Food Trucks, Goat Soap, Wine and Views at Treasure Island Flea Market this Weekend
Our early memories of Bay Area flea markets tend to be dusty: yeah, that $0.15 purple sweat shirt perfectly completed our non-ironic Flashdance look, but getting the goods was usually a hot, crowded and super grimy experience. Enter the Treasure Island Flea Market on the west side of the island --which is celebrating its second birthday on both Saturday and Sunday this weekend. Pay $3 to enter and fawn all over that 80s gear. Take in chillaxing views of the Bay, island foliage and San Francisco (pretty with fog. Pretty without fog).
Courtesy of the Treasure Island Flea Market Food trucks on Treasure Island's Great Lawn
Old school friends scoffed to us about the gourmet food trucks (Chairman Bao, Sam's Chowder Truck) and wine are a part of this flea market set up. Guess that means more melted cheese and giant sugar doughnut smells for us! Organizer Charlie Ansanelli says, "We'll be hosting over 15 local food trucks plus a whole section of prepackaged food vendors." If you are up for "chefs choice" on said food trucks, TI Flea has a $20 VIP deal on sale for two people that includes wine tasting and is possibly worth it since it also includes a fast lane entrance.

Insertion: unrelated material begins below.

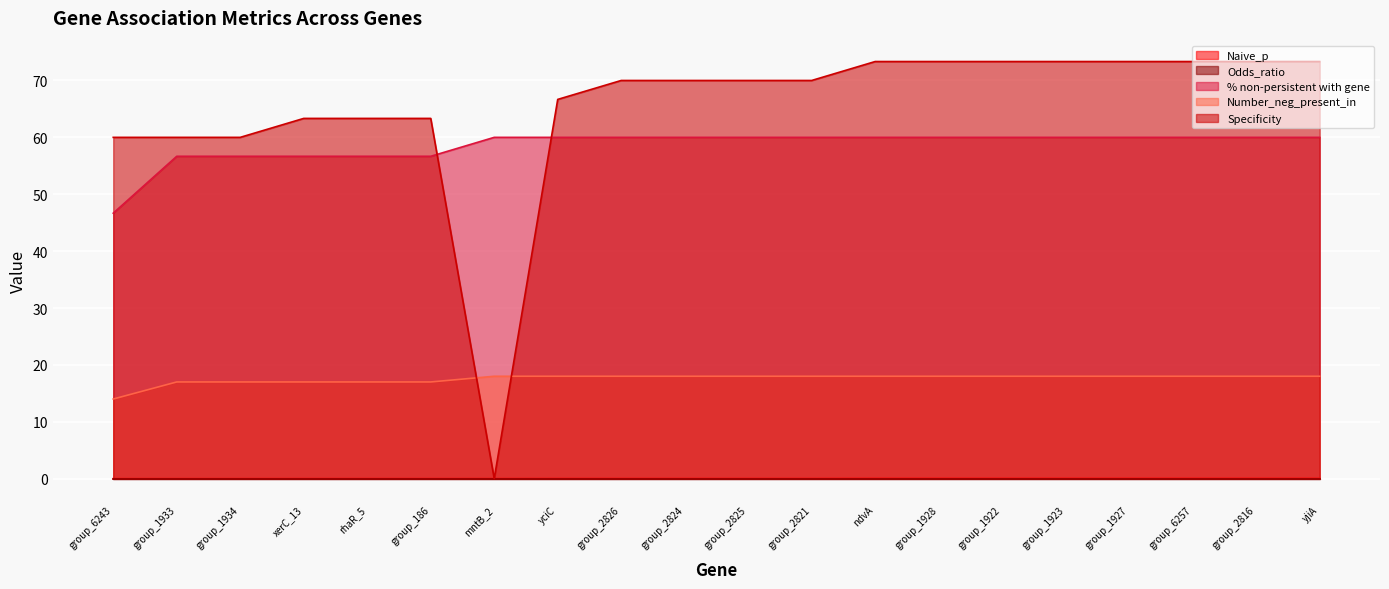

True or false: Number_neg_present_in and Naive_p intersect in this chart.

False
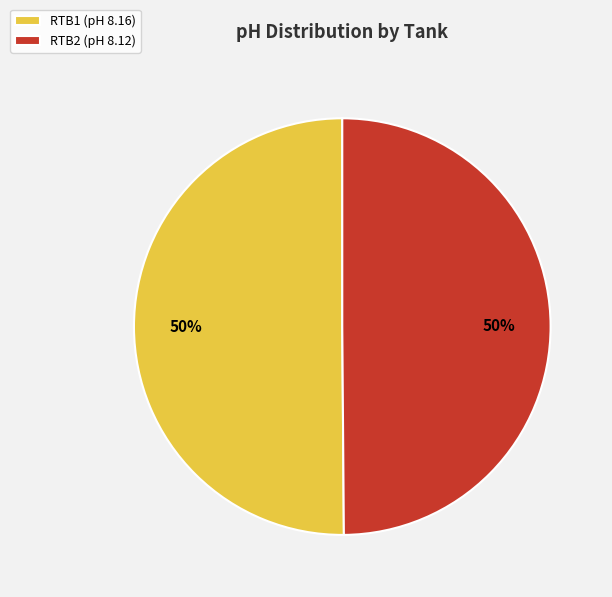

True or false: RTB1 accounts for 58% of the total.

False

In keeping with flea market unwritten laws, there is a little bit of everything here: scent your own goat milk lotion--see real live goats, too (Editors note: there was originally notice of a DIY goat soap making but that is not happening). Nab the last Teenage Ninja turtle, jar of raw honey, neato vintage dishtowel or succulent plant already in a pot. New and vintage threads and hats are thankfully in all sizes, and there's an array of signs and pictures, perfumes, books, music (go crazy with that record collection) and rusty stuff that we're guessing is for an artsy outdoor garden. Prices seemed fair minus one brown chair that was in the steep hundreds--no takers. Parking is free and ample but stick to comfortable yet stylish trekking shoes since there are 200+ booths from local vendors.